Having a baby is thought to be one of the happiest times in a woman’s life. However, this is not necessarily true in all circumstances. Some woman are faced with a difficult decision when they are forced to decide between taking an anti-depressant to treat their clinical depression while they are pregnant and therefore risking possible birth defects, or risk a relapse in their depression.
A commonly prescribed anti-depressant drug is Zoloft (sertraline). This drug has been the topic of many studies and reports that state the seriousness of this situation. Although there are risks clearly outlined, many physicians are still prescribing Zoloft in situations where they believe that it is in the best interest of the mother.
The U.S. Food & Drug Administration (FDA) has classified Zoloft as Pregnancy Category C, meaning that Zoloft can potentially cause harm to a developing fetus if it is used during pregnancy. A classification such as this means that in the clinical trials performed on animal fetuses, these animals experienced birth defects from the drugs. However, even if a drug does appear to have adverse effects in animal fetuses, it’s important to remember that animals do not always respond to medicines the same way that humans do. Therefore, a healthcare provider may still prescribe a pregnancy Category C medicine to a pregnant woman if he or she believes that the benefits to the woman outweigh the possible risks to the unborn child.
The Mayo Clinic states on their website that Zoloft has several risks and has been associated with Persistent pulmonary hypertension (PPHN) when taken during the last half of pregnancy; has been associated with septal heart defects; and has been associated with omphalocele. However, their recommendation is that it is an option during pregnancy. Even though it clearly states the risks, they believe these risks are extremely low and are rare conditions.

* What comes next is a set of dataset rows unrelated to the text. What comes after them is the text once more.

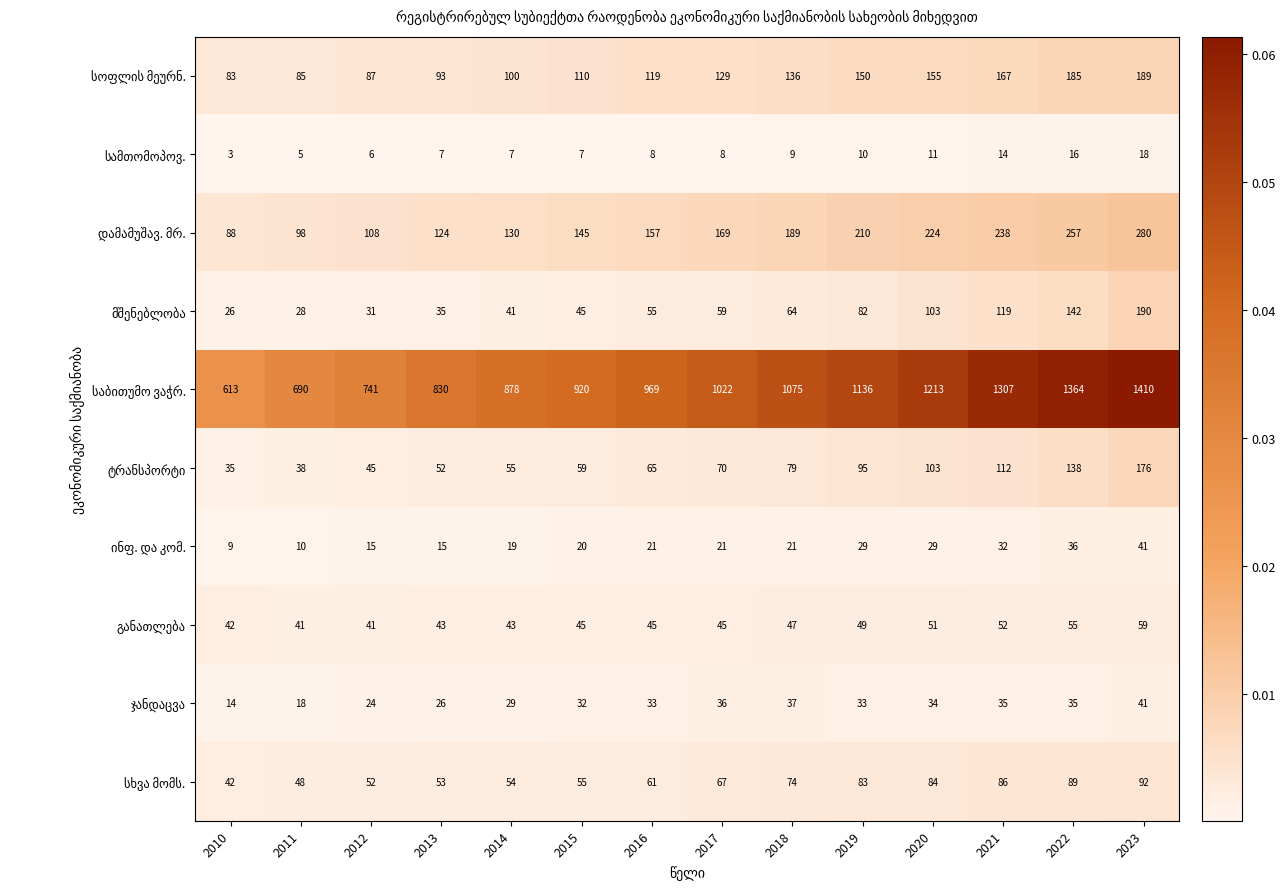

How many data points does each series have?

14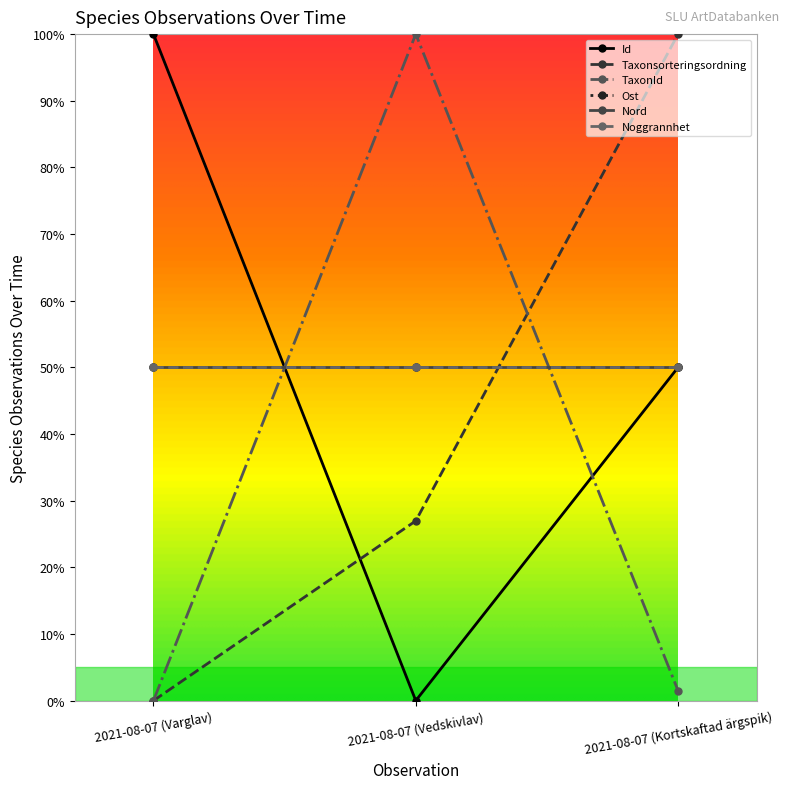

Does the chart display data point markers on the line(s)?

Yes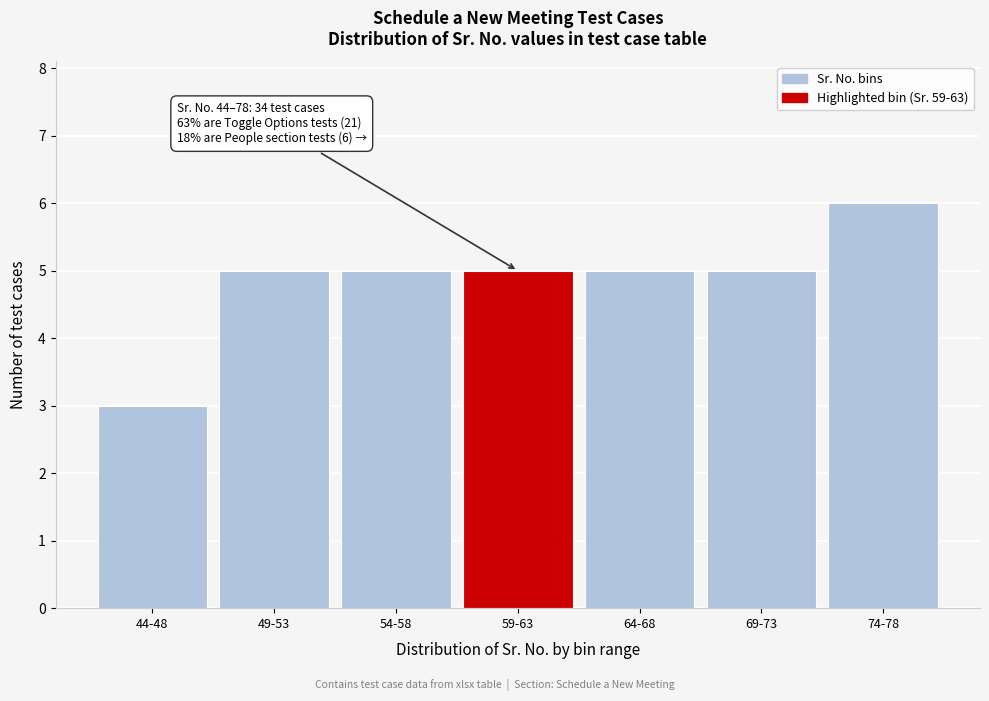

Reading left to right, extract all data points from this chart.

44-48=3	49-53=5	54-58=5	59-63=5	64-68=5	69-73=5	74-78=6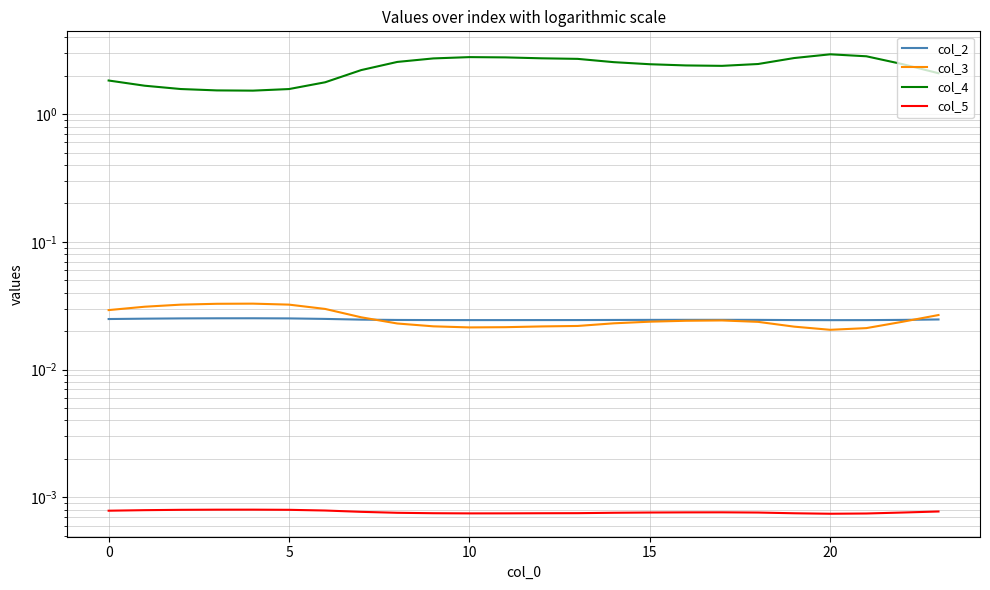

How many intersections are there between col_3 and col_2?

2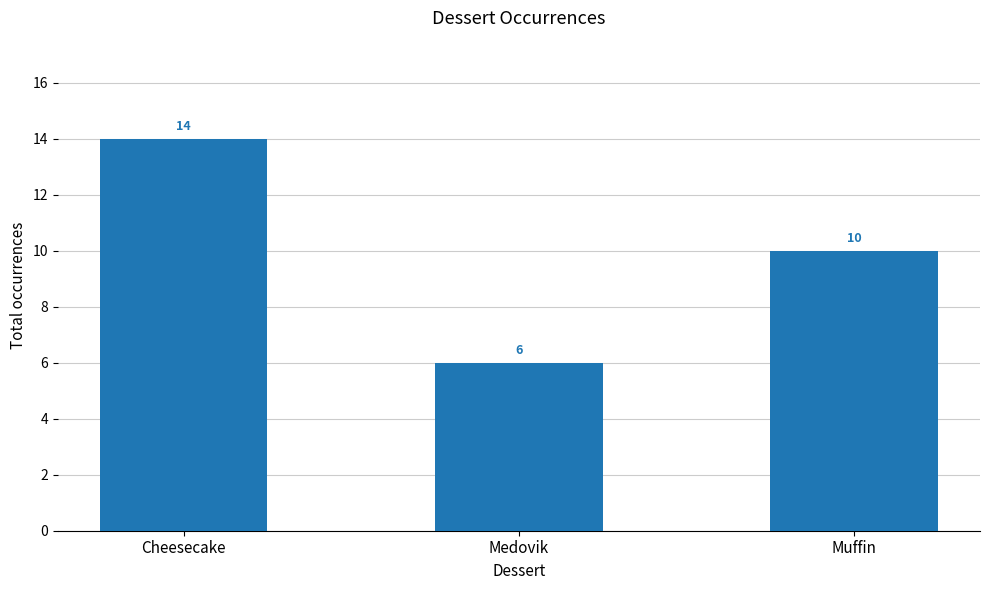

Between Cheesecake and Muffin, which is larger?

Cheesecake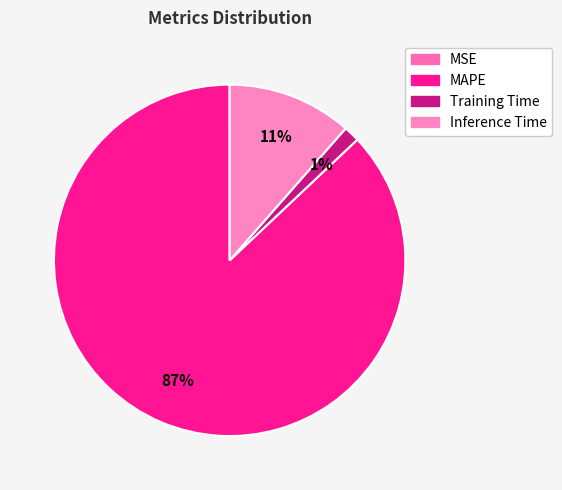

To the nearest percent, what portion does Training Time represent?

1%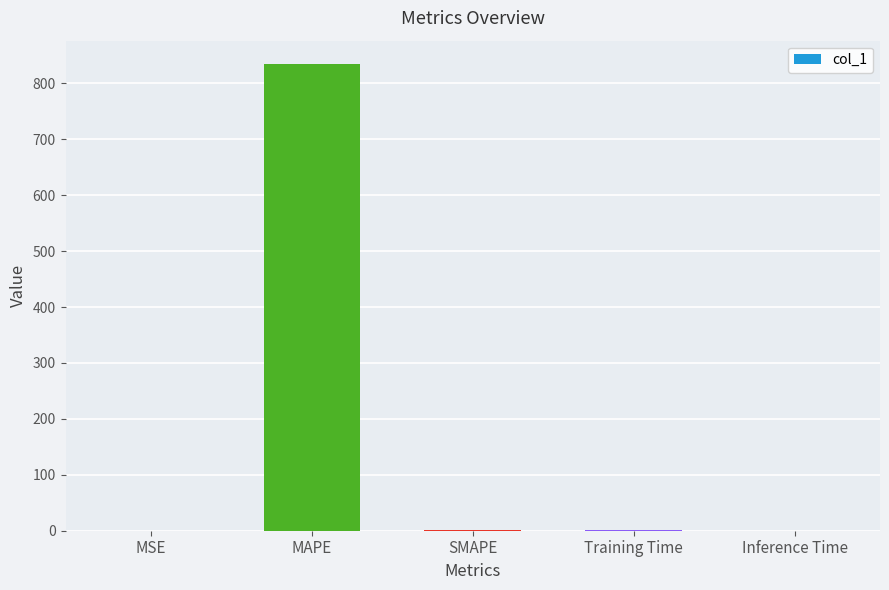

Read the value at MAPE.

834.5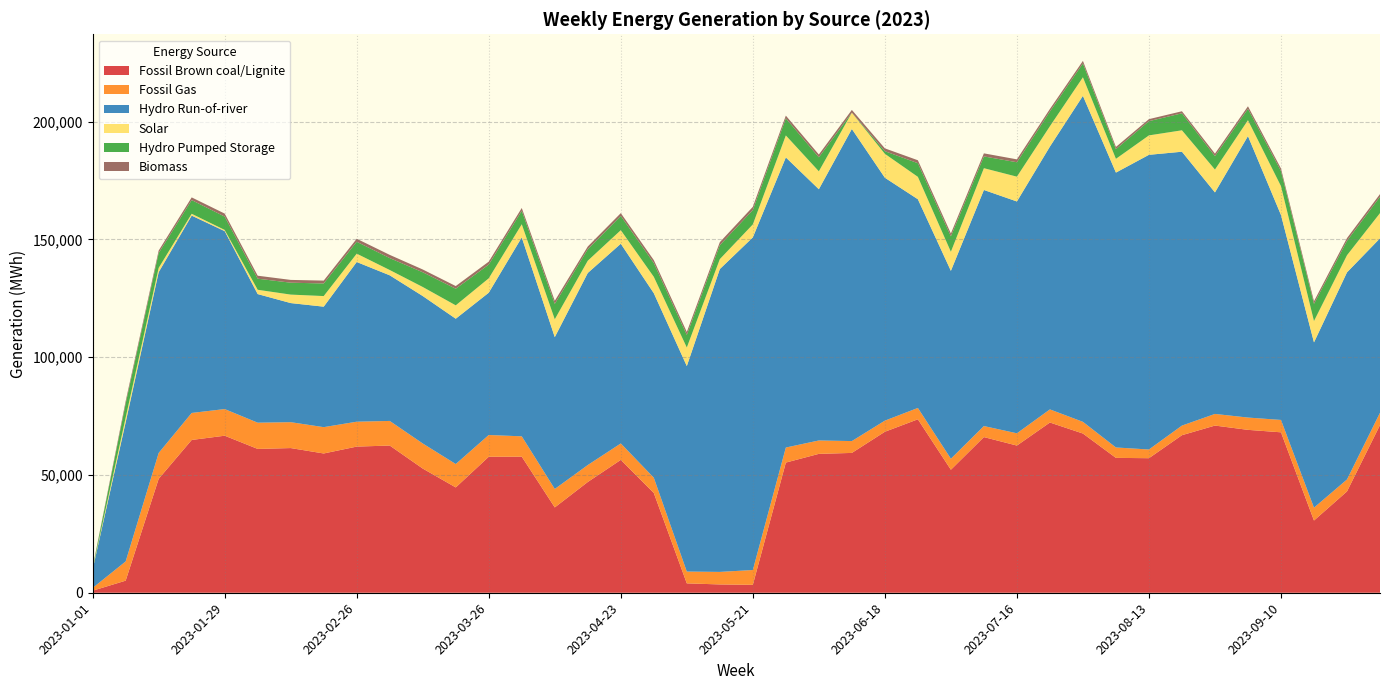

Reading left to right, extract all data points from this chart.

Fossil Brown coal/Lignite: 866	5131	48357	64862	66668	61058	61422	59125	62047	62493	52725	44712	57738	57766	36222	47018	56407	42355	3983	3529	3363	55261	58963	59362	68346	73638	52221	66085	62487	72273	67591	57258	57121	66888	70973	69154	68110	30664	43010	71188
Fossil Gas: 1183	8168	10990	11472	11311	11141	10993	11181	10568	10449	10648	9933	9235	8642	7839	7207	6983	6485	5013	5320	6287	6385	5684	5031	4718	4818	4673	4685	5208	5564	4967	4419	3693	4080	4941	5223	5255	5455	5079	5218
Hydro Run-of-river: 7847	59071	76754	83778	75542	54596	50563	51145	67796	61820	62593	61691	60408	84446	64449	81539	84781	78330	87230	128565	141218	123169	106659	132503	103125	88604	79767	100226	98415	111580	138393	116694	125103	116263	94035	119491	87014	70168	87926	74060
Solar: 304	1991	1817	777	508	1828	3599	4500	3545	2252	3845	5683	6116	5587	7587	5204	5758	6948	7889	4220	5504	9335	7615	6905	10156	9507	8095	9247	10536	8639	7887	5845	8250	9098	9716	6755	12253	9059	7271	10701
Hydro Pumped Storage: 411	5948	6299	5804	5662	4701	5055	5346	5050	5059	6247	7045	5821	5712	6528	4878	6027	5857	5345	5906	6117	7253	5945	0	1106	5797	6557	4992	6115	6247	5880	4088	6042	7211	5715	4802	6405	7298	6113	6953
Biomass: 163	1047	1049	1152	1277	1271	1180	1223	1273	1363	1182	1138	1251	1195	1317	1151	1203	1250	1252	1288	1344	1156	1178	1176	1202	1246	1208	1303	1231	1080	1080	956	855	872	1034	1095	1094	1105	1167	1131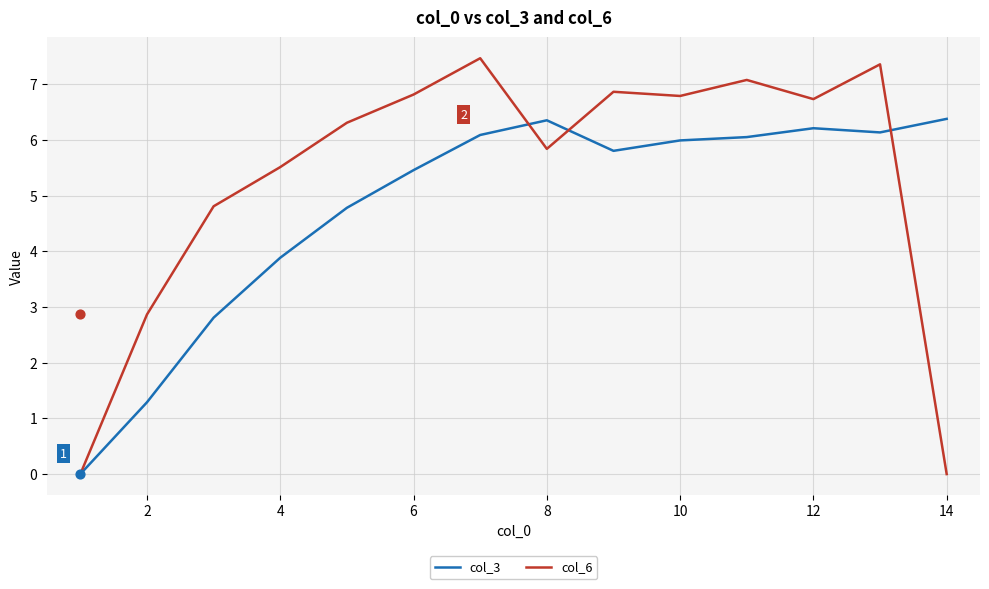

Which series has the widest spread of Y values?

col_6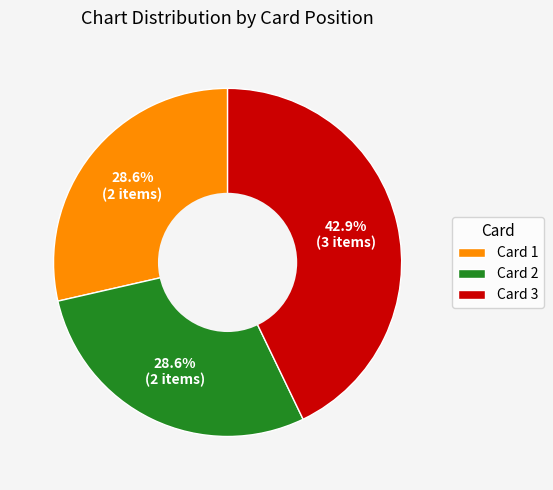

What is the total percentage of Card 3 and Card 2?

71.4%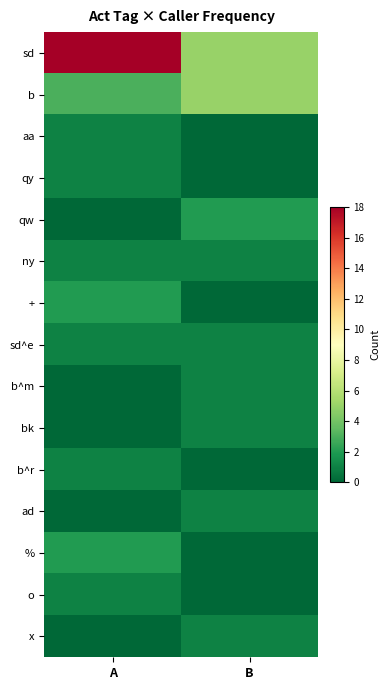

Which has a higher value, B or A?

A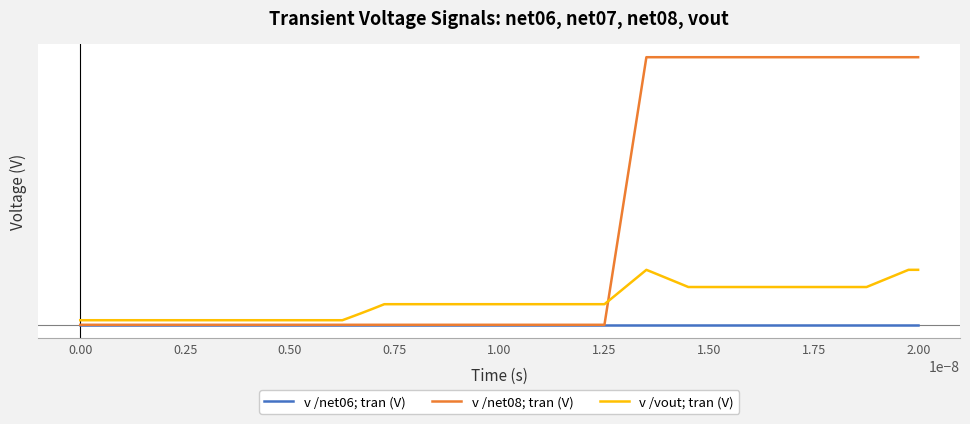

True or false: v /net06; tran (V) and v /vout; tran (V) cross at least once.

False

According to emedtv.com, a health information website, there have been reports of fetuses being exposed to Zoloft during the third trimester of pregnancy developing complications that require hospitalization, respiratory support, and/or tube feeding. These newborns experienced a number of symptoms, including: Difficulty breathing, Seizures, Lack of oxygen in the blood, Feeding difficulties, Tremors, Irritability, and/or Constant crying.
Many healthcare professionals believe that Zoloft should be used during pregnancy only if the potential benefit justifies the potential risk to the unborn child.
Furthermore it goes on to say that babies exposed to Zoloft late during pregnancy are at increased risk for developing persistent pulmonary hypertension of the newborn (PPHN), such as stated by the Mayo Clinic. However, PPHN is associated with significant complications and even death and women who take SSRIs, including Zoloft, after week 20 of pregnancy have a six-fold increase of delivering a baby with PPHN. Many wonder if this is really a risk worth taking.